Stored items
= = = =

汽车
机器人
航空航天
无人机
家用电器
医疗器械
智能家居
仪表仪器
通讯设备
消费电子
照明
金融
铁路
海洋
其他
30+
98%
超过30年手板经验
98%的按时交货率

= = = =

--- DIRECTIONS ---
So that no detail is lost, give every line of the data again exactly.

--- TASK RESPONSE ---
汽车
机器人
航空航天
无人机
家用电器
医疗器械
智能家居
仪表仪器
通讯设备
消费电子
照明
金融
铁路
海洋
其他
30+
98%
超过30年手板经验
98%的按时交货率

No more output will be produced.